-------- Information given

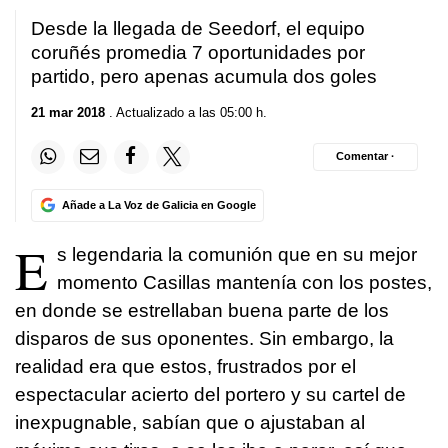
Desde la llegada de Seedorf, el equipo
coruñés promedia 7 oportunidades por
partido, pero apenas acumula dos goles
21 mar 2018
. Actualizado a las 05:00 h.
Comentar ·
Añade a La Voz de Galicia en Google
E
s legendaria la comunión que en su mejor
momento Casillas mantenía con los postes,
en donde se estrellaban buena parte de los
disparos de sus oponentes. Sin embargo, la
realidad era que estos, frustrados por el
espectacular acierto del portero y su cartel de
inexpugnable, sabían que o ajustaban al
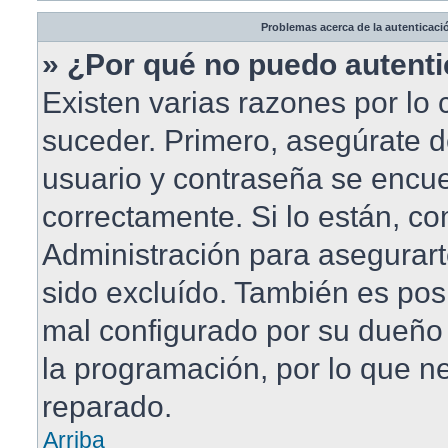
Problemas acerca de la autenticació
» ¿Por qué no puedo autent
Existen varias razones por lo
suceder. Primero, asegúrate 
usuario y contraseña se encue
correctamente. Si lo están, c
Administración para asegurar
sido excluído. También es posi
mal configurado por su dueño 
la programación, por lo que ne
reparado.
Arriba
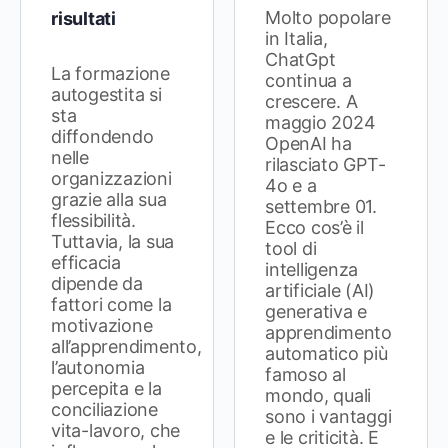
Molto popolare
risultati
in Italia,
ChatGpt
La formazione
continua a
autogestita si
crescere. A
sta
maggio 2024
diffondendo
OpenAI ha
nelle
rilasciato GPT-
organizzazioni
4o e a
grazie alla sua
settembre 01.
flessibilità.
Ecco cos’è il
Tuttavia, la sua
tool di
efficacia
intelligenza
dipende da
artificiale (AI)
fattori come la
generativa e
motivazione
apprendimento
all’apprendimento,
automatico più
l’autonomia
famoso al
percepita e la
mondo, quali
conciliazione
sono i vantaggi
vita-lavoro, che
e le criticità. E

----------------

## What is expected
Give every line above again exactly, omitting whatever pictures appear.

## Result of the task
Desde la llegada de Seedorf, el equipo
coruñés promedia 7 oportunidades por
partido, pero apenas acumula dos goles
21 mar 2018
. Actualizado a las 05:00 h.
Comentar ·
Añade a La Voz de Galicia en Google
E
s legendaria la comunión que en su mejor
momento Casillas mantenía con los postes,
en donde se estrellaban buena parte de los
disparos de sus oponentes. Sin embargo, la
realidad era que estos, frustrados por el
espectacular acierto del portero y su cartel de
inexpugnable, sabían que o ajustaban al
Problemas acerca de la autenticació
» ¿Por qué no puedo autent
Existen varias razones por lo
suceder. Primero, asegúrate 
usuario y contraseña se encue
correctamente. Si lo están, c
Administración para asegurar
sido excluído. También es posi
mal configurado por su dueño 
la programación, por lo que ne
reparado.
Arriba
Molto popolare
risultati
in Italia,
ChatGpt
La formazione
continua a
autogestita si
crescere. A
sta
maggio 2024
diffondendo
OpenAI ha
nelle
rilasciato GPT-
organizzazioni
4o e a
grazie alla sua
settembre 01.
flessibilità.
Ecco cos’è il
Tuttavia, la sua
tool di
efficacia
intelligenza
dipende da
artificiale (AI)
fattori come la
generativa e
motivazione
apprendimento
all’apprendimento,
automatico più
l’autonomia
famoso al
percepita e la
mondo, quali
conciliazione
sono i vantaggi
vita-lavoro, che
e le criticità. E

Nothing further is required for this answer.